» **Task prompt**:
Write out each line of the material exactly as given, and drop the images.
-.-.-
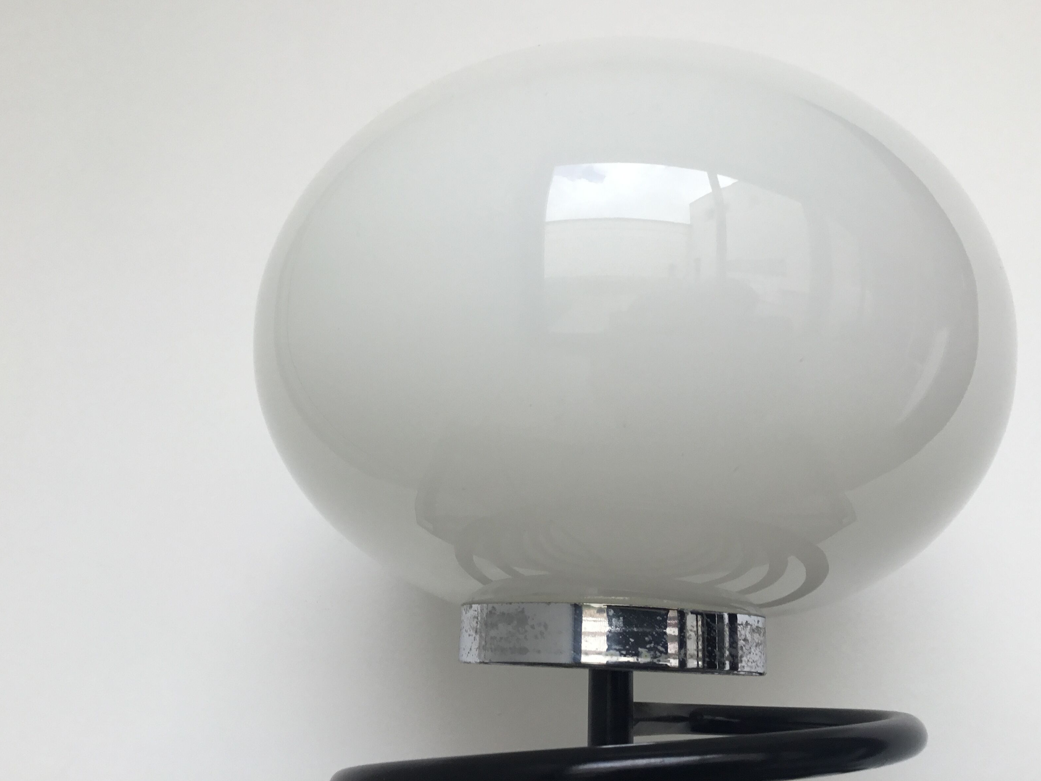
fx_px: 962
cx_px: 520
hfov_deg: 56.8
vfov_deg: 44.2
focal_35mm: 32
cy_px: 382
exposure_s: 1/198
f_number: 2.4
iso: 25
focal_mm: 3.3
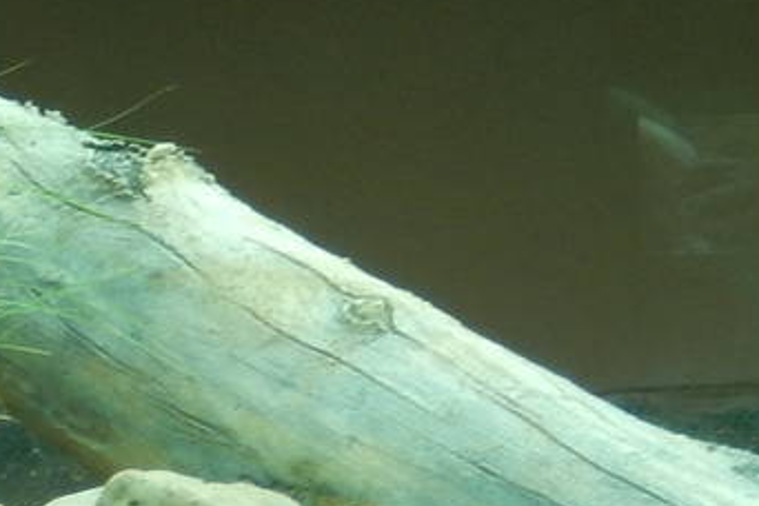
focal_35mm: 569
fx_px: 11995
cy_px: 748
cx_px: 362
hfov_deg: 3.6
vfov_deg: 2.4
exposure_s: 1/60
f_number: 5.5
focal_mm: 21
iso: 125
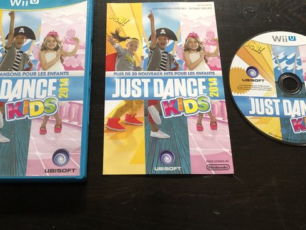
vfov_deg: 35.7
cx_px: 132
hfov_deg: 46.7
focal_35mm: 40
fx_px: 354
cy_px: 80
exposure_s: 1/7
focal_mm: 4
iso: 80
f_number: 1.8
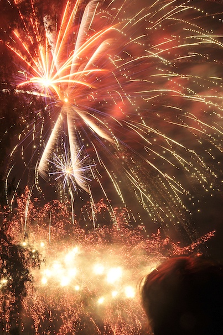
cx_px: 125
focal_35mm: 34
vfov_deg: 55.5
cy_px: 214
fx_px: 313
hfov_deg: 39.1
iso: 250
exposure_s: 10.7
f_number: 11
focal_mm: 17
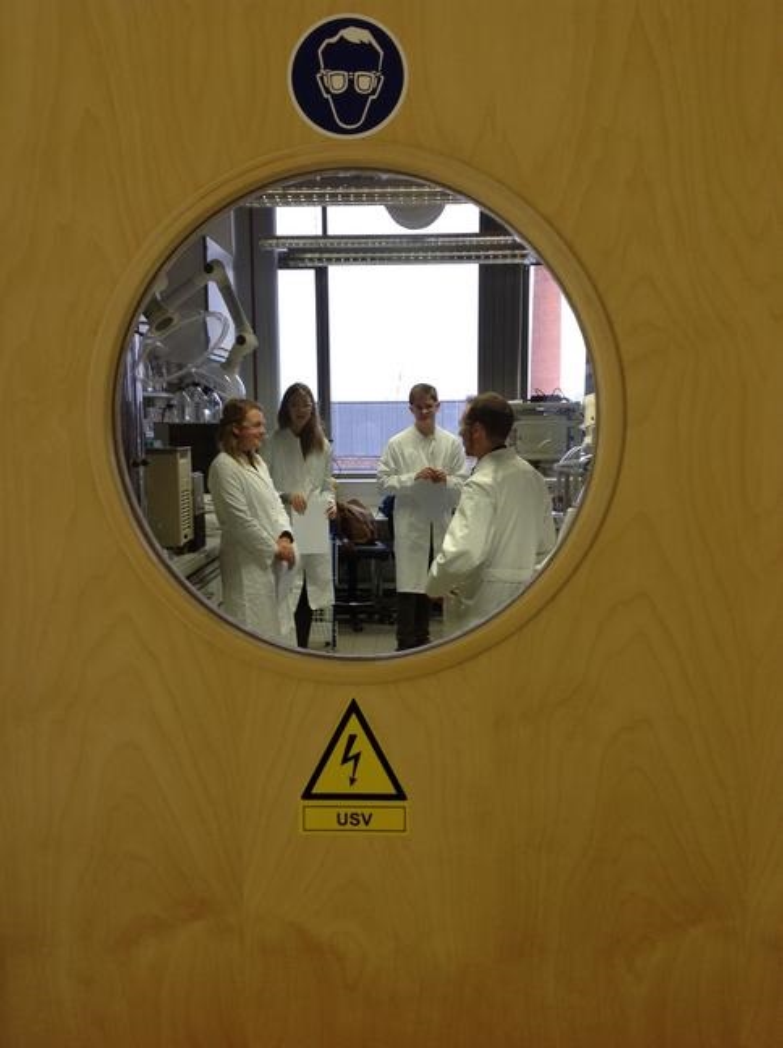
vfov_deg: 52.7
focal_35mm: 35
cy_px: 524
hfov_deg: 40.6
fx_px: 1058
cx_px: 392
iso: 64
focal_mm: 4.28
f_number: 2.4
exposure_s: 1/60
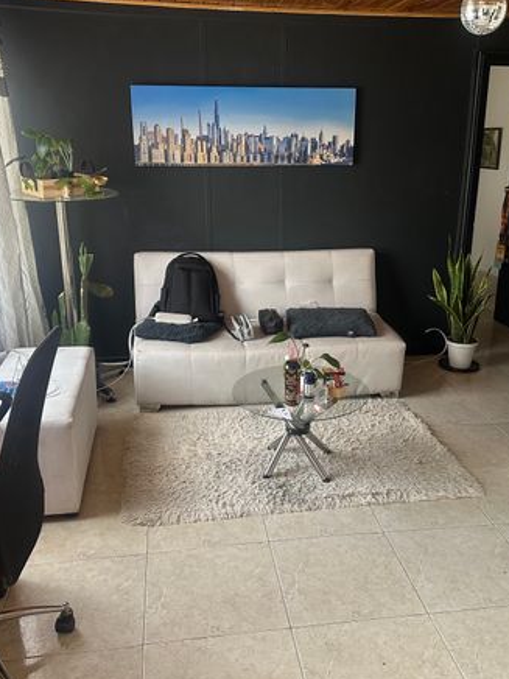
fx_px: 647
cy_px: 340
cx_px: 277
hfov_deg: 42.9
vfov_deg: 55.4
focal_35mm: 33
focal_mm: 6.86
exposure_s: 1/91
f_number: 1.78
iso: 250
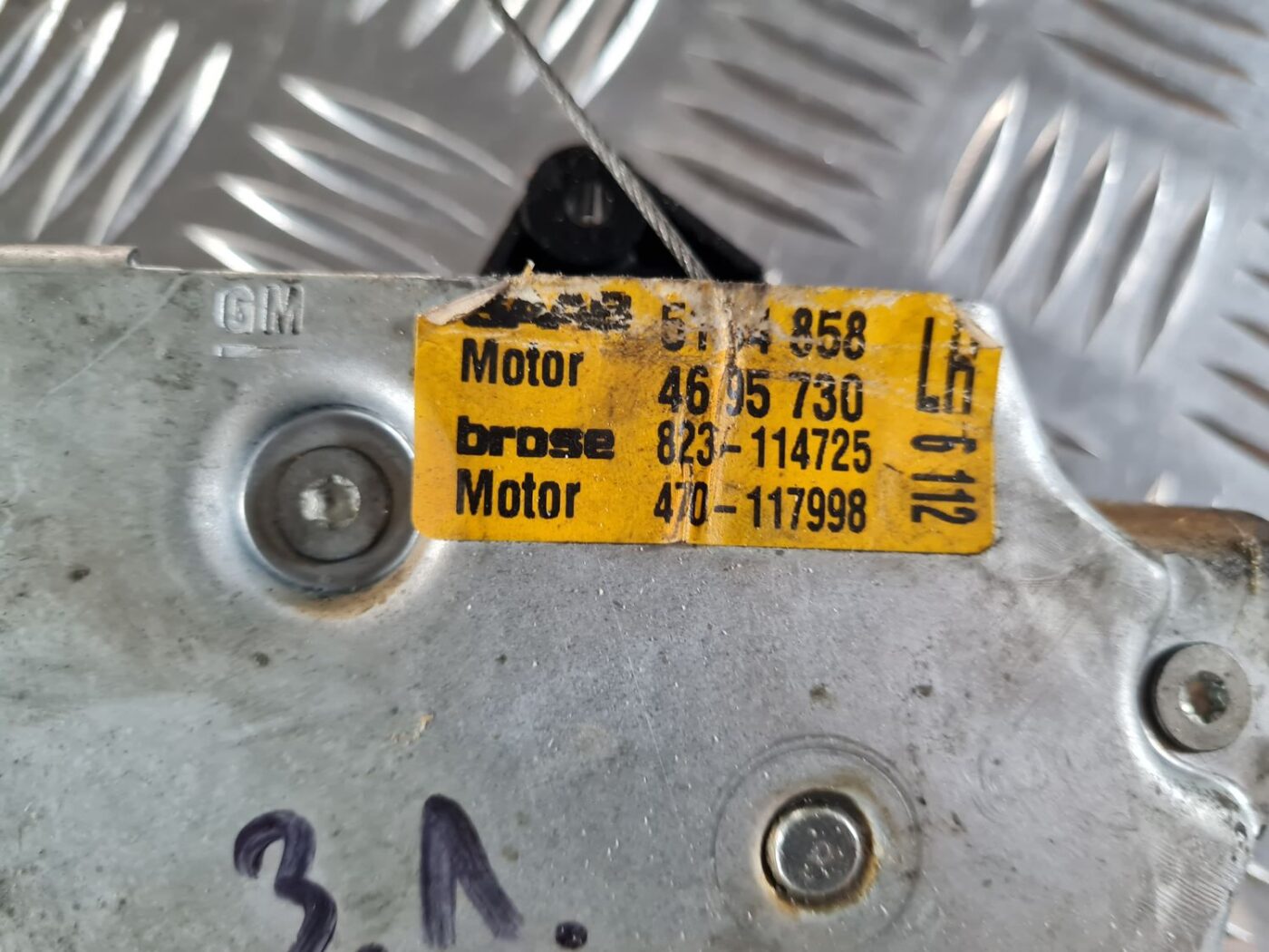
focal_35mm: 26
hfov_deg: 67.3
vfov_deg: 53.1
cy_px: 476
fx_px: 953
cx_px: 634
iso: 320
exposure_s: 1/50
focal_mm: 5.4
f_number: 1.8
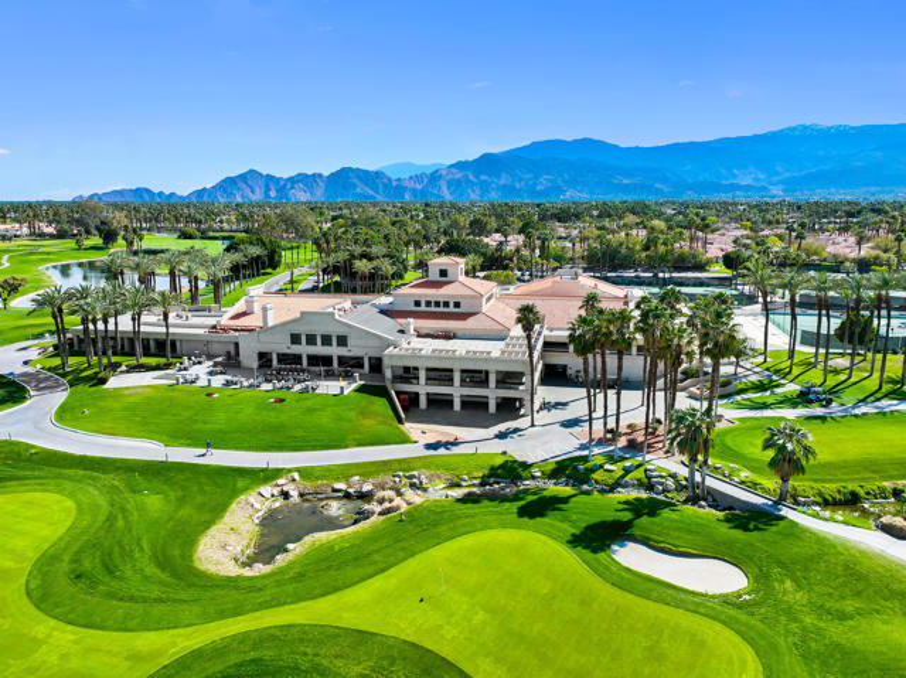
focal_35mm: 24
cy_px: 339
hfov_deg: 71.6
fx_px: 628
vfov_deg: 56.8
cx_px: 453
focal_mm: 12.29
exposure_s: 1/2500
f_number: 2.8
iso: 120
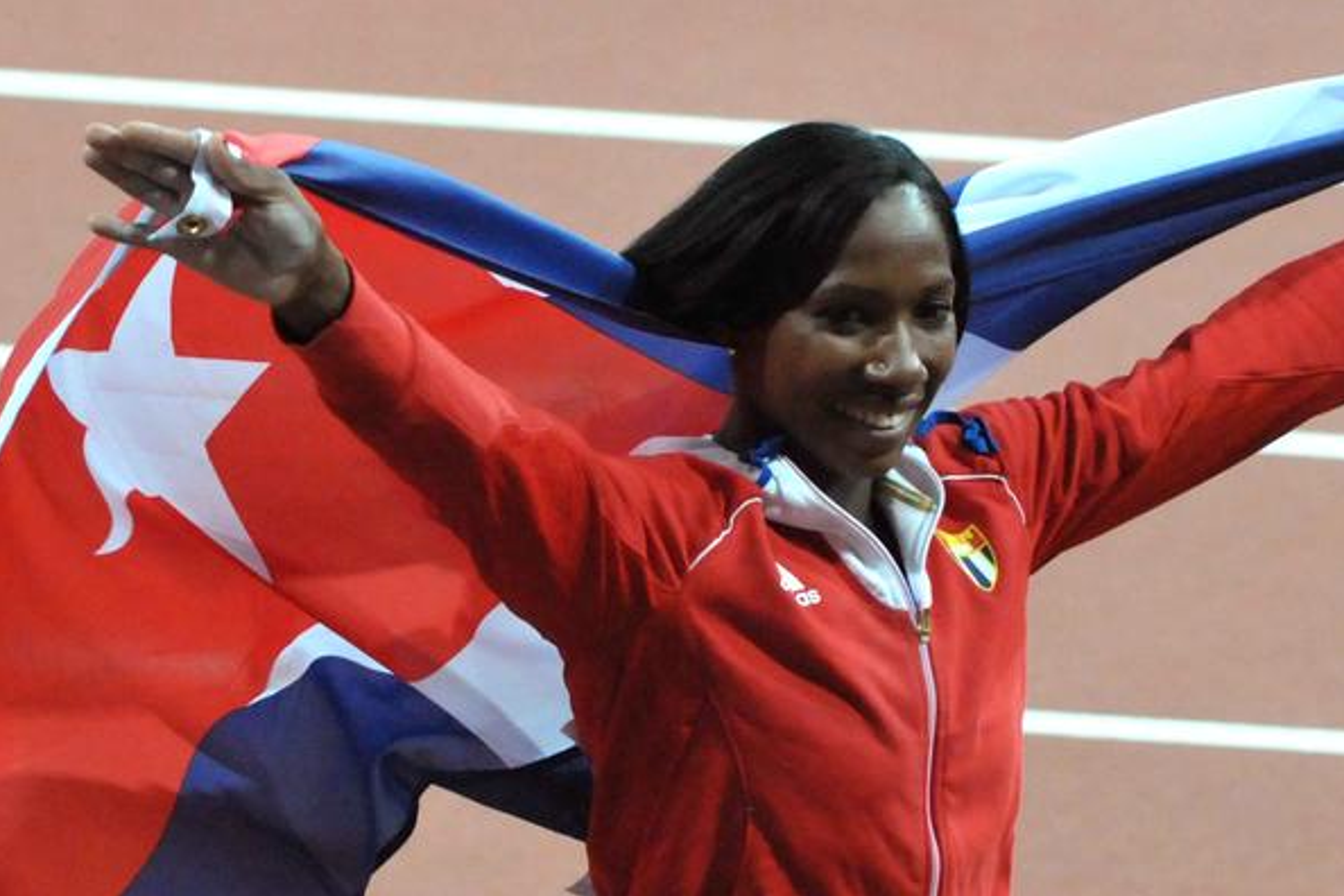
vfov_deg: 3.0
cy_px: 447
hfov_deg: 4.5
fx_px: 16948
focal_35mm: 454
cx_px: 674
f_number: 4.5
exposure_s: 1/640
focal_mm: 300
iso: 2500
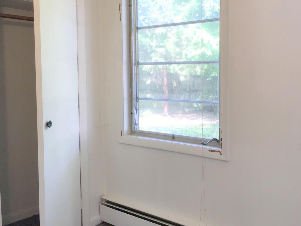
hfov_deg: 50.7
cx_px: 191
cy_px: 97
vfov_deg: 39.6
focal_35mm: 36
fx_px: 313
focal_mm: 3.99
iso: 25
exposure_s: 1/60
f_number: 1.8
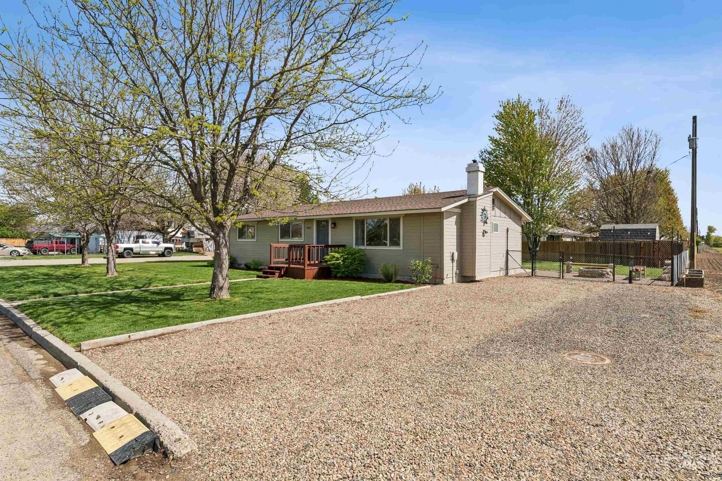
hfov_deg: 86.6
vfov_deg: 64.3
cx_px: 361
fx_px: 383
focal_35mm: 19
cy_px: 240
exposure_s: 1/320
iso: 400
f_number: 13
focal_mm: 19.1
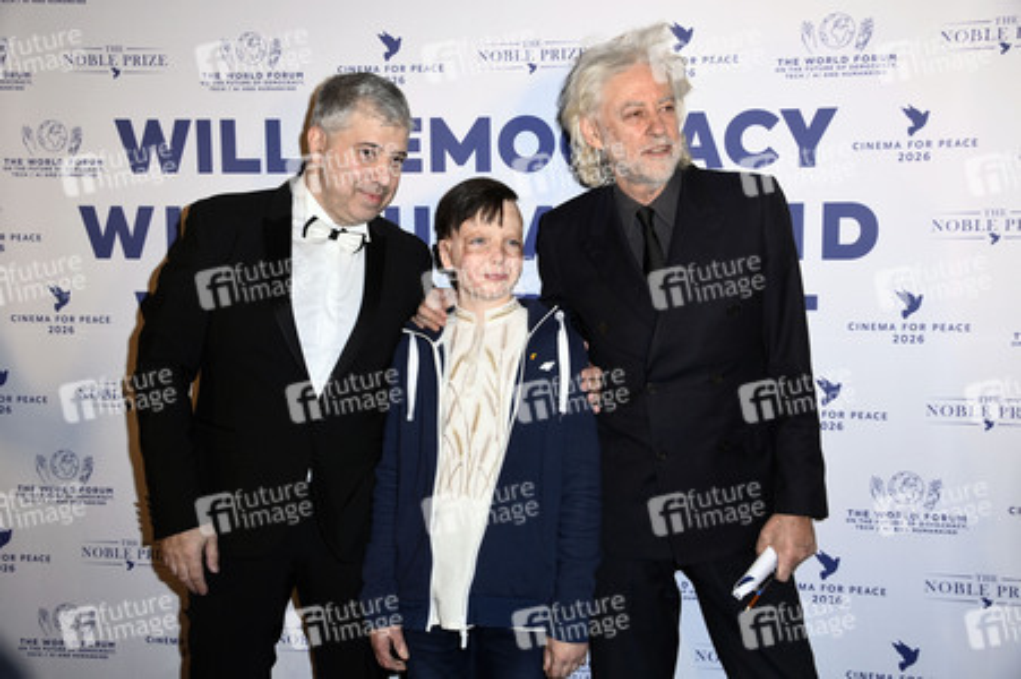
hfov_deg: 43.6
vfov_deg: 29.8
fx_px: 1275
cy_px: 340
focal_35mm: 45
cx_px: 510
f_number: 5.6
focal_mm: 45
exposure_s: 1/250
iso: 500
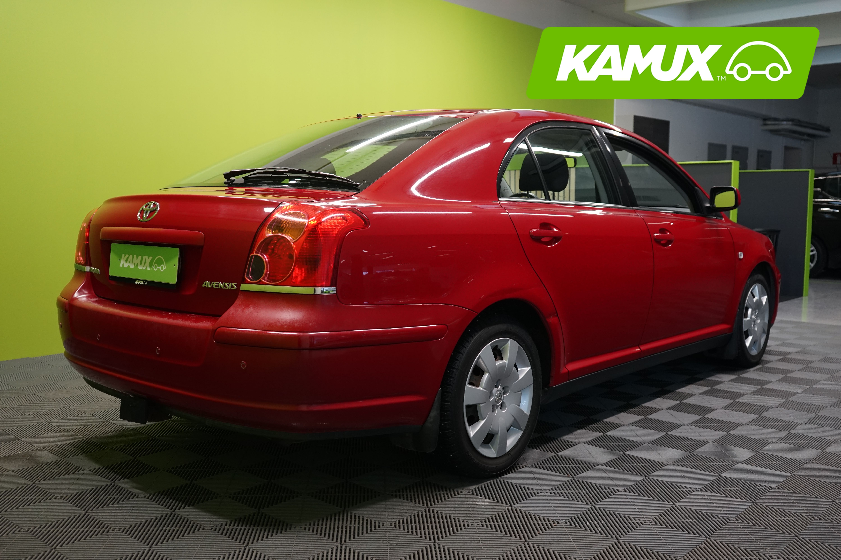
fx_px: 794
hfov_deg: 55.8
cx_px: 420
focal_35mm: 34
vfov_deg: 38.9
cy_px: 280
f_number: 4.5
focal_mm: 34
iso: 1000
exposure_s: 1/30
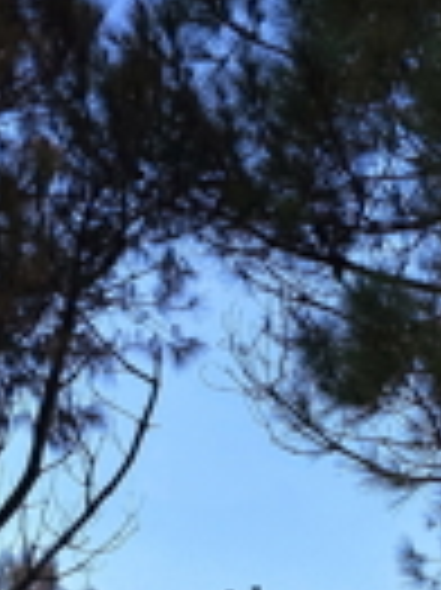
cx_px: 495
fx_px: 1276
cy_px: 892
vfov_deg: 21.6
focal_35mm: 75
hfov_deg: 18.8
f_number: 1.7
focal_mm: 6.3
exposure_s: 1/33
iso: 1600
-.-.-
» **Output for this task**:
fx_px: 962
cx_px: 520
hfov_deg: 56.8
vfov_deg: 44.2
focal_35mm: 32
cy_px: 382
exposure_s: 1/198
f_number: 2.4
iso: 25
focal_mm: 3.3
focal_35mm: 569
fx_px: 11995
cy_px: 748
cx_px: 362
hfov_deg: 3.6
vfov_deg: 2.4
exposure_s: 1/60
f_number: 5.5
focal_mm: 21
iso: 125
vfov_deg: 35.7
cx_px: 132
hfov_deg: 46.7
focal_35mm: 40
fx_px: 354
cy_px: 80
exposure_s: 1/7
focal_mm: 4
iso: 80
f_number: 1.8
cx_px: 125
focal_35mm: 34
vfov_deg: 55.5
cy_px: 214
fx_px: 313
hfov_deg: 39.1
iso: 250
exposure_s: 10.7
f_number: 11
focal_mm: 17
vfov_deg: 52.7
focal_35mm: 35
cy_px: 524
hfov_deg: 40.6
fx_px: 1058
cx_px: 392
iso: 64
focal_mm: 4.28
f_number: 2.4
exposure_s: 1/60
fx_px: 647
cy_px: 340
cx_px: 277
hfov_deg: 42.9
vfov_deg: 55.4
focal_35mm: 33
focal_mm: 6.86
exposure_s: 1/91
f_number: 1.78
iso: 250
focal_35mm: 26
hfov_deg: 67.3
vfov_deg: 53.1
cy_px: 476
fx_px: 953
cx_px: 634
iso: 320
exposure_s: 1/50
focal_mm: 5.4
f_number: 1.8
focal_35mm: 24
cy_px: 339
hfov_deg: 71.6
fx_px: 628
vfov_deg: 56.8
cx_px: 453
focal_mm: 12.29
exposure_s: 1/2500
f_number: 2.8
iso: 120
vfov_deg: 3.0
cy_px: 447
hfov_deg: 4.5
fx_px: 16948
focal_35mm: 454
cx_px: 674
f_number: 4.5
exposure_s: 1/640
focal_mm: 300
iso: 2500
hfov_deg: 50.7
cx_px: 191
cy_px: 97
vfov_deg: 39.6
focal_35mm: 36
fx_px: 313
focal_mm: 3.99
iso: 25
exposure_s: 1/60
f_number: 1.8
hfov_deg: 86.6
vfov_deg: 64.3
cx_px: 361
fx_px: 383
focal_35mm: 19
cy_px: 240
exposure_s: 1/320
iso: 400
f_number: 13
focal_mm: 19.1
hfov_deg: 43.6
vfov_deg: 29.8
fx_px: 1275
cy_px: 340
focal_35mm: 45
cx_px: 510
f_number: 5.6
focal_mm: 45
exposure_s: 1/250
iso: 500
fx_px: 794
hfov_deg: 55.8
cx_px: 420
focal_35mm: 34
vfov_deg: 38.9
cy_px: 280
f_number: 4.5
focal_mm: 34
iso: 1000
exposure_s: 1/30
cx_px: 495
fx_px: 1276
cy_px: 892
vfov_deg: 21.6
focal_35mm: 75
hfov_deg: 18.8
f_number: 1.7
focal_mm: 6.3
exposure_s: 1/33
iso: 1600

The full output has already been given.